Words by Mike Wilson, Sustainability Lead
As Sustainability Lead at Garçon Wines, a key responsibility of mine is to ensure that we are able to deliver a product that is equally environmentally friendly, consumer centric and financially cost effective throughout the supply chain for our customers. Designing our flat, 100% recycled PET bottles with recyclability in mind plays a key role in helping to achieve this.
To understand this in more detail, and in celebration of Global Recycling Day, I’ll be taking a deeper dive into recycling, how Garçon Wines plays our part, and what the future of this process looks like.
Why is recycling important?
In a world of finite resources, we must choose to ensure we keep as much of the material we already use in circulation. Recycling provides an opportunity to capture these valuable materials and provide an additional planetary resource, which is now being referred to as our “Seventh” resource.
This “Seventh” resource of recyclables supplies 40% of the world’s total raw materials, such as recycled plastics, aluminium, or paper. It also has a significant benefit in reducing greenhouse gas (GHG) emissions. Every year, recyclables save over 700 million tonnes of CO2 emissions. This is achieved by utilising pre-existing material as the feedstock, which doesn’t require the same intensity of energy usage to produce, resulting in lower associated GHG emissions.
How do we play our part?
At Garçon Wines, we see the huge benefit of recycled content, as our bottles are made from 100% recycled PET (rPET). By choosing to use rPET instead of virgin PET, not only do we give a new life to recycled material, we avoid the reliance on virgin materials. rPET has a much lighter environmental footprint versus virgin PET, with rPET requiring 90% less energy to produce and causing 79% less GHG emissions versus the production of virgin PET.
Using rPET also ensures that our bottle is made from one of the most widely recycled materials on the planet. For instance, across the UK every single local authority collects PET plastic through household kerbside collections. It is crucial to ensure packaging used by our end consumer is not only designed for life in service but also for end of life.
Our bottles have been designed with this end of life in mind, to ensure they are fully recyclable within the PET recycling stream. This is possible as the cap and label elements are separated off during processing. PET bottles are often mechanically flaked before washing, which means the bottle, cap, and label material separation occurs within the float tank stage of processing. The heavier PET flakes sink, while the lighter cap material (polypropylene and polyethylene) and label material (polypropylene) float. These separated materials are then collected for reprocessing. We also accommodate the use of other material, such as paper labels, which don’t inhibit recycling as they are removed during the caustic wash process. We also accommodate the use of other material, such as paper labels, which don’t inhibit recycling as they are removed during the caustic wash process.
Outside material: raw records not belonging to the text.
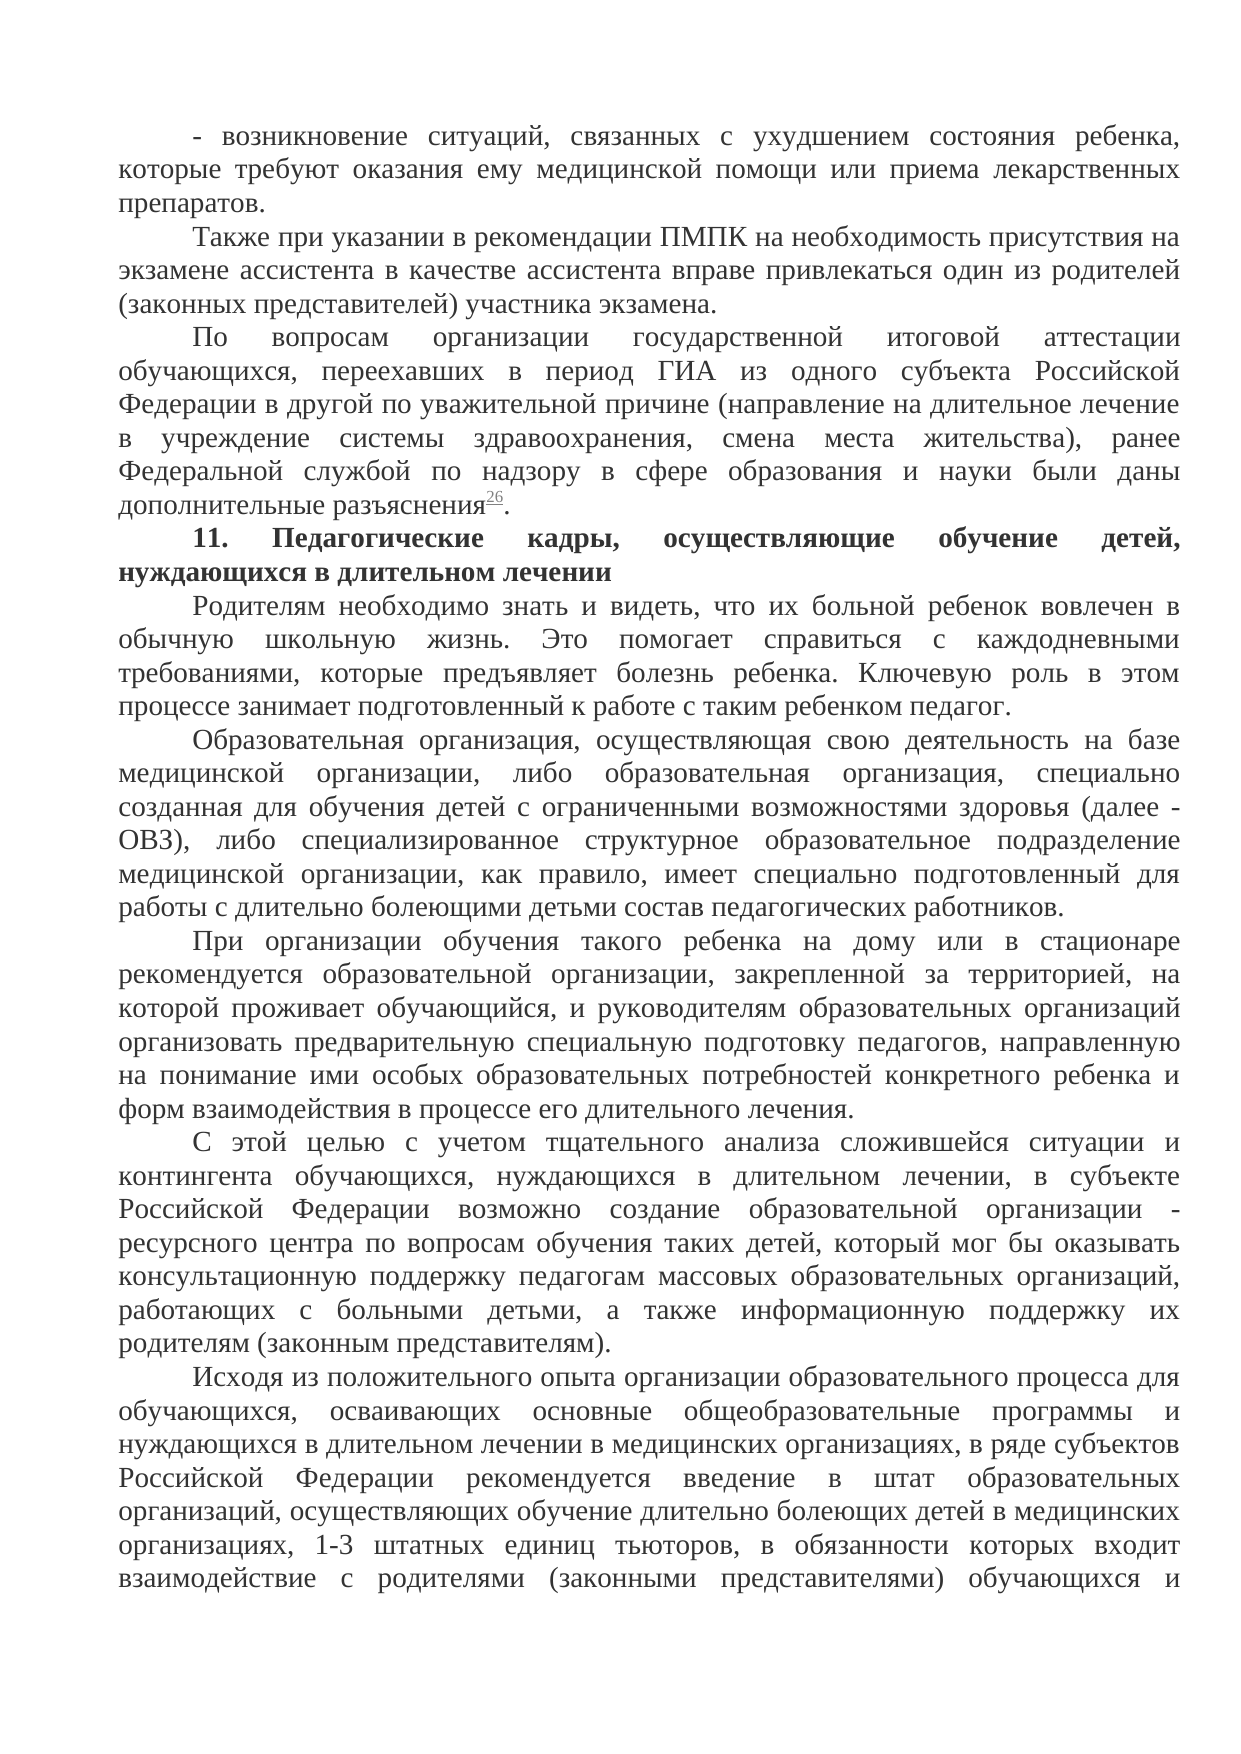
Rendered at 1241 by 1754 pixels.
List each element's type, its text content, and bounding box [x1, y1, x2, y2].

text Образовательная организация, осуществляющая свою деятельность на базе медицинской организации, либо образовательная организация, специально созданная для обучения детей с ограниченными возможностями здоровья (далее - ОВЗ), либо специализированное структурное образовательное подразделение медицинской организации, как правило, имеет специально подготовленный для работы с длительно болеющими детьми состав педагогических работников. [118, 722, 1181, 923]
text Родителям необходимо знать и видеть, что их больной ребенок вовлечен в обычную школьную жизнь. Это помогает справиться с каждодневными требованиями, которые предъявляет болезнь ребенка. Ключевую роль в этом процессе занимает подготовленный к работе с таким ребенком педагог. [118, 588, 1181, 722]
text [118, 1359, 1181, 1594]
text 11. Педагогические кадры, осуществляющие обучение детей, нуждающихся в длительном лечении [118, 521, 1181, 588]
text С этой целью с учетом тщательного анализа сложившейся ситуации и контингента обучающихся, нуждающихся в длительном лечении, в субъекте Российской Федерации возможно создание образовательной организации - ресурсного центра по вопросам обучения таких детей, который мог бы оказывать консультационную поддержку педагогам массовых образовательных организаций, работающих с больными детьми, а также информационную поддержку их родителям (законным представителям). [118, 1124, 1181, 1359]
text - возникновение ситуаций, связанных с ухудшением состояния ребенка, которые требуют оказания ему медицинской помощи или приема лекарственных препаратов. [118, 118, 1181, 219]
text Также при указании в рекомендации ПМПК на необходимость присутствия на экзамене ассистента в качестве ассистента вправе привлекаться один из родителей (законных представителей) участника экзамена. [118, 219, 1181, 319]
text При организации обучения такого ребенка на дому или в стационаре рекомендуется образовательной организации, закрепленной за территорией, на которой проживает обучающийся, и руководителям образовательных организаций организовать предварительную специальную подготовку педагогов, направленную на понимание ими особых образовательных потребностей конкретного ребенка и форм взаимодействия в процессе его длительного лечения. [118, 923, 1181, 1124]
text По вопросам организации государственной итоговой аттестации обучающихся, переехавших в период ГИА из одного субъекта Российской Федерации в другой по уважительной причине (направление на длительное лечение в учреждение системы здравоохранения, смена места жительства), ранее Федеральной службой по надзору в сфере образования и науки были даны дополнительные разъяснения26. [118, 319, 1181, 521]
In addition to our product design, it is crucial to work closely with the wider recycling ecosystem. This is an important aspect of our responsibility in ensuring we learn from the invaluable insights from the experience of local recycling organisations, such as testing our bottle through real life material recovery facilities (MRFs). Across the UK and Nordics, we have close working relationships with recycling partners. We are members of RECOUP in the UK and have achieved recyclability approval within the Deposit Return Schemes (DRS) in the Nordic markets.
The future of recycling?
Globally, there are significant opportunities to establish national recycling infrastructures to not only capture these valuable resources, but also prevent it from leaking into the natural environment. This will not only require investment and involvement of governments but also consumer education about the benefits of recycling.
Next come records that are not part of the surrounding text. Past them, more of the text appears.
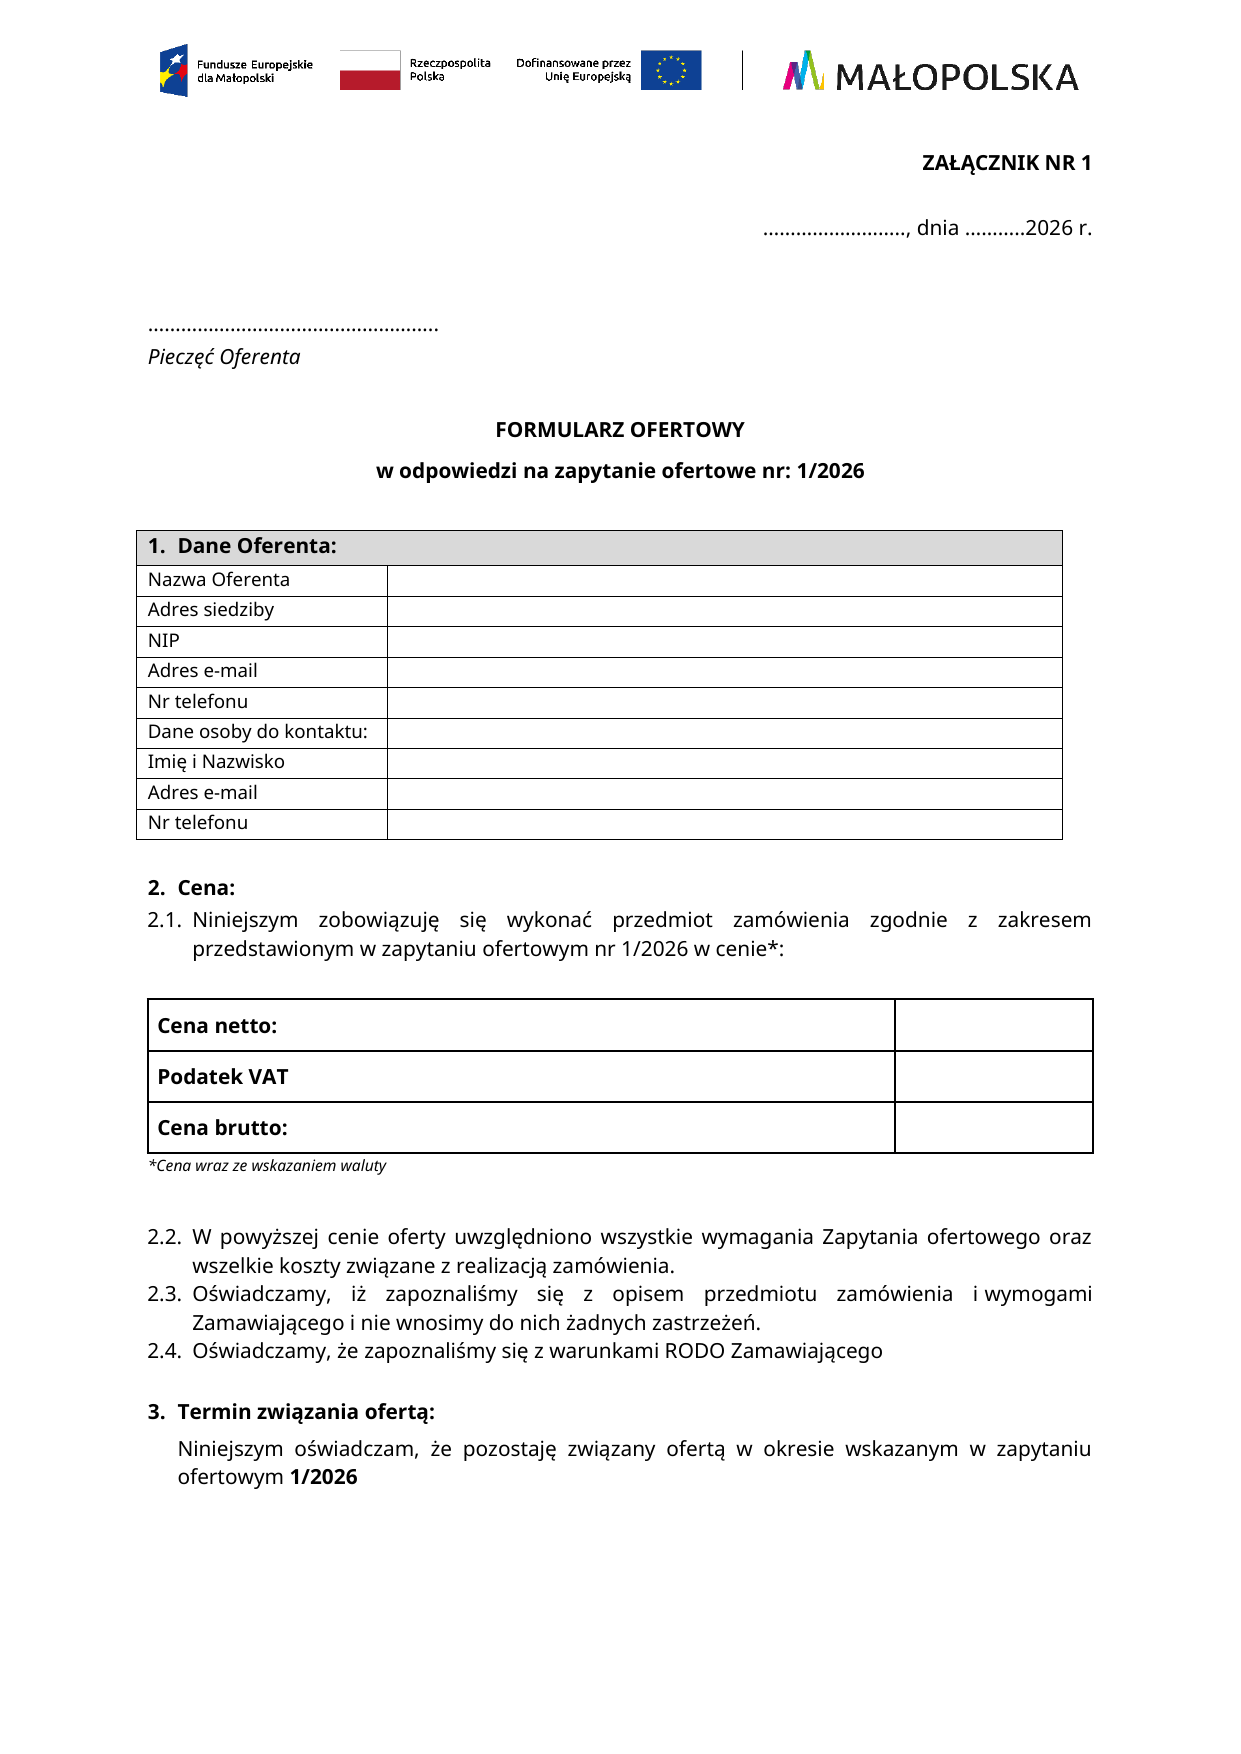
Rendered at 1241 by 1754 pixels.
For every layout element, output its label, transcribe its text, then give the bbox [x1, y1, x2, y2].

table_cell [388, 627, 1062, 657]
table_cell [388, 688, 1062, 717]
table_header Cena netto: [149, 1000, 894, 1049]
list Oświadczamy, iż zapoznaliśmy się z opisem przedmiotu zamówienia i wymogami Zamawiającego i nie wnosimy do nich żadnych zastrzeżeń. [147, 1279, 1093, 1336]
text …………………………………………….. [148, 309, 1093, 338]
table_cell Podatek VAT [149, 1052, 894, 1101]
table_cell Imię i Nazwisko [137, 749, 387, 778]
text Niniejszym oświadczam, że pozostaję związany ofertą w okresie wskazanym w zapytaniu ofertowym 1/2026 [177, 1434, 1093, 1491]
list Cena: [148, 873, 1093, 901]
table_cell [388, 597, 1062, 626]
table_cell Adres e-mail [137, 779, 387, 809]
table_cell Nr telefonu [137, 688, 387, 717]
table_cell [388, 779, 1062, 809]
table_cell [388, 810, 1062, 839]
text …………………….., dnia ………..2026 r. [148, 213, 1093, 241]
table_cell [388, 719, 1062, 748]
text FORMULARZ OFERTOWY [148, 415, 1093, 444]
text w odpowiedzi na zapytanie ofertowe nr: 1/2026 [148, 456, 1093, 485]
table_cell [388, 566, 1062, 596]
table_cell NIP [137, 627, 387, 657]
list Oświadczamy, że zapoznaliśmy się z warunkami RODO Zamawiającego [147, 1336, 1093, 1364]
table_cell Adres siedziby [137, 597, 387, 626]
table_cell Adres e-mail [137, 658, 387, 687]
table_cell Nr telefonu [137, 810, 387, 839]
picture [147, 31, 1093, 110]
table_cell Cena brutto: [149, 1103, 894, 1152]
list W powyższej cenie oferty uwzględniono wszystkie wymagania Zapytania ofertowego oraz wszelkie koszty związane z realizacją zamówienia. [147, 1222, 1093, 1279]
table_cell Nazwa Oferenta [137, 566, 387, 596]
table_header [896, 1000, 1092, 1049]
list Termin związania ofertą: [148, 1397, 1093, 1426]
text *Cena wraz ze wskazaniem waluty [148, 1154, 1093, 1176]
text Pieczęć Oferenta [148, 342, 1093, 370]
table_cell [388, 658, 1062, 687]
table_cell [896, 1052, 1092, 1101]
text ZAŁĄCZNIK NR 1 [148, 148, 1093, 176]
list Niniejszym zobowiązuję się wykonać przedmiot zamówienia zgodnie z zakresem przedstawionym w zapytaniu ofertowym nr 1/2026 w cenie*: [147, 905, 1093, 962]
table_header Dane Oferenta: [137, 531, 1062, 565]
table_cell [896, 1103, 1092, 1152]
table_cell Dane osoby do kontaktu: [137, 719, 387, 748]
table_cell [388, 749, 1062, 778]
Closer to home, the rollout of Deposit Return Schemes (DRS) across the UK and Ireland is expected over the next 2 to 3 years. While these schemes may have some challenges, there is clear proof from well-run and long established DRS in the Nordics that they can play a vital role in capturing valuable packaging materials. For example, in Finland they collect 90% of PET bottles!
It is also important to highlight the technology behind recycling. Across the planet, mechanical recycling is currently the most financially viable method at scale. However, as advances in chemical and enzymatic recycling continue, there is definitely the opportunity to have the various methods complement one another. This will allow for capturing of the most valuable materials, but also some of the trickier materials to recycle, expanding the market for recycled content and reducing the volume of materials being sent to landfill or incinerated.
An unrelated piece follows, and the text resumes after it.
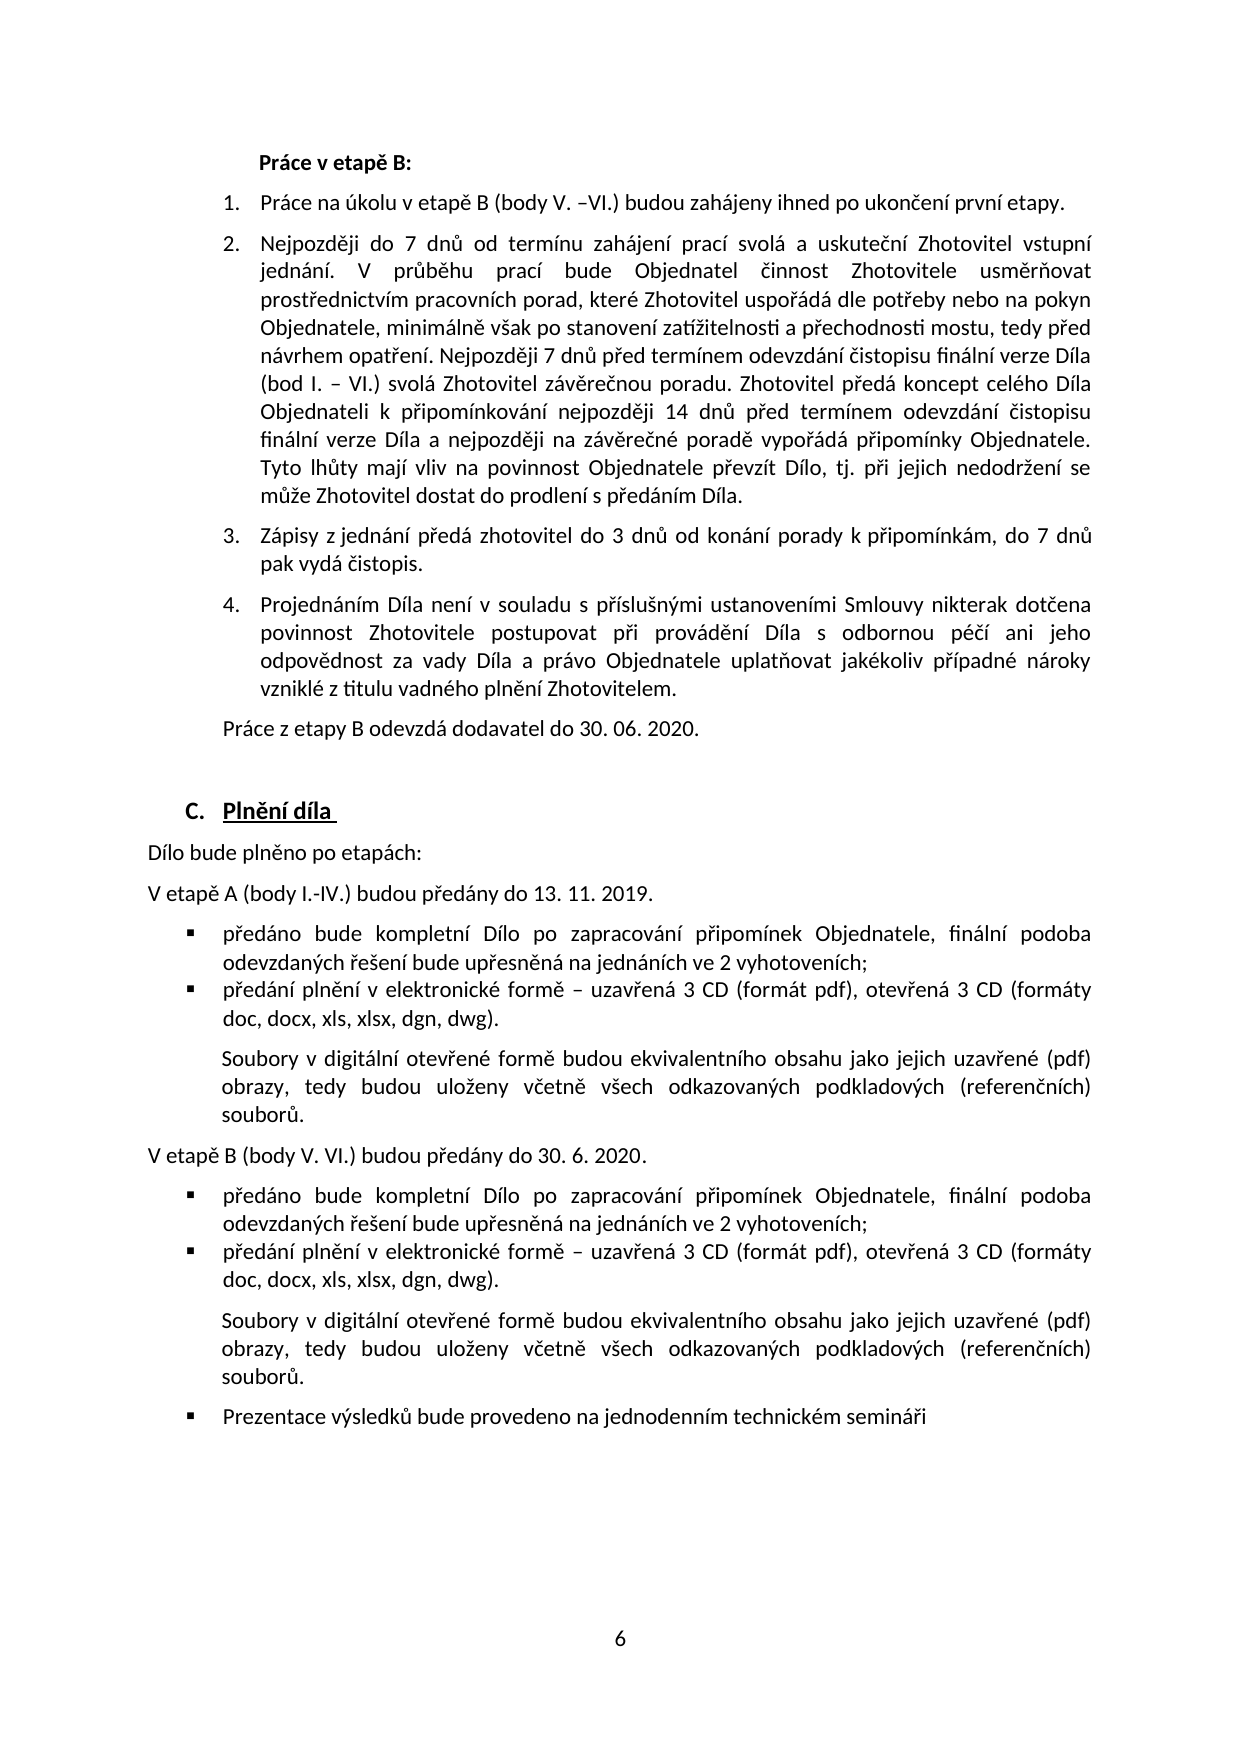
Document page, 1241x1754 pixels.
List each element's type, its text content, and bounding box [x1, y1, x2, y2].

Fundamentally, moving away from the linear, take-make-waste model, and adopting a more circular approach of reusing materials will help us move towards improving our planetary health.
There is by no means one singular silver bullet solution to globally improving waste management infrastructures and elevating the role of recycling. However, we can all play our part in making a difference and I believe raising awareness of the importance of recycling through celebrating Global Recycling Day can help us take a step in the right direction.
Finally, one key top tip on this day – give it a rinse!
For any food contact packaging, be sure to clean it prior to placing it in your recycling bin. Doing so will help increase the chance of it being fully recycled by reducing the possibility of contaminating the recycling process.